Sur la demande de dommages-intérêts
Aux termes de l’article L. 121-3 du code des procédures civiles d’exécution, le juge de l’exécution a le pouvoir de condamner le débiteur à des dommages-intérêts en cas de résistance abusive.
L’article L. 131-2, alinéa 1er, de ce code dispose que l’astreinte est indépendante des dommages-intérêts.
Dans la présente espèce, le refus injustifié des défenderesses d’exécuter la décision du 9 octobre 2024 a obligé le syndicat des copropriétaires à introduire une nouvelle action en justice. Au surplus, il est source de nuisances olfactives. Elles seront condamnées in solidum, en réparation de ces préjudices, à payer la somme de 1 500 euros au demandeur à titre de dommages-intérêts.
Sur les dépens et l’article 700 du code de procédure civile
Les défenderesses, qui succombent, seront tenues in solidum aux dépens de l’instance.

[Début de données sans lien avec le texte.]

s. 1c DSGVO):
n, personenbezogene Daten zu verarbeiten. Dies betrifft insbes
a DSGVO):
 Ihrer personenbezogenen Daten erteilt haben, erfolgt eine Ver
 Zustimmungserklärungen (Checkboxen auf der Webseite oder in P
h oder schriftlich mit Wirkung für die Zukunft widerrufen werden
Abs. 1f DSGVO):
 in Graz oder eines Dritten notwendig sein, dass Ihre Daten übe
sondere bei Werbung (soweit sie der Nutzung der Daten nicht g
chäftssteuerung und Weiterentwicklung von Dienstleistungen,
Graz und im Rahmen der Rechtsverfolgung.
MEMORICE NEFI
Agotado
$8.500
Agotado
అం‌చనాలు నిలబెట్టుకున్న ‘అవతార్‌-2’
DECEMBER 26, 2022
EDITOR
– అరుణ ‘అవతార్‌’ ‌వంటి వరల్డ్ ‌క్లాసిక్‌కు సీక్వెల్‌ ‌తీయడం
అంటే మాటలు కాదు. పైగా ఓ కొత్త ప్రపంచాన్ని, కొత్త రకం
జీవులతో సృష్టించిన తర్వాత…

Les demandes de la société Don Yoku au titre de l’article 700 du code de procédure civile seront donc rejetées et elle sera condamnée, in solidum avec la SCI Vercingetorix, à payer au requérant la somme de 1 500 euros sur ce même fondement.
PAR CES MOTIFS,
le juge de l’exécution, statuant publiquement, en premier ressort, par jugement réputé contradictoire, prononcé par mise à disposition au greffe,
Liquide l’astreinte provisoire fixée par ordonnance du juge des référés du tribunal judiciaire de Paris du 9 octobre 2024 à l’encontre de la société Don Yoku et de la SCI Vercingetorix à la somme de 27 000 euros,
Condamne la société Don Yoku et la SCI Vercingetorix à payer au syndicat des copropriétaires du [Adresse 4] la somme de 27 000 euros au titre de la liquidation de cette astreinte,
Assortit la condamnation de la société Don Yoku et de la SCI Vercingetorix à procéder, à leurs frais, à la dépose des trois réservations protégées par des grilles de ventilation installées en façade de l’immeuble au-dessus du store du local à usage de restaurant (lot n°2) et à la remise en état des lieux, avec constat de bonne fin de l’architecte de l’immeuble, d’une nouvelle astreinte provisoire de 400 euros par jour de retard, passé un délai de deux mois à compter de la signification de la présente décision, qui courra pendant une durée de trois mois,
Condamne in solidum la société Don Yoku et la SCI Vercingetorix à payer au syndicat des copropriétaires du [Adresse 4] la somme de 1 500 euros à titre de dommages-intérêts,
Rejette les demandes formées par la société Don Yoku sur le fondement de l’article 700 du code de procédure civile,
Condamne in solidum la société Don Yoku et la SCI Vercingetorix à payer au syndicat des copropriétaires du [Adresse 4] la somme de 1 500 euros sur le fondement de l’article 700 du code de procédure civile,
Condamne in solidum la société Don Yoku et la SCI Vercingetorix aux dépens de l’instance,
Rappelle que la présente décision bénéficie de l’exécution provisoire.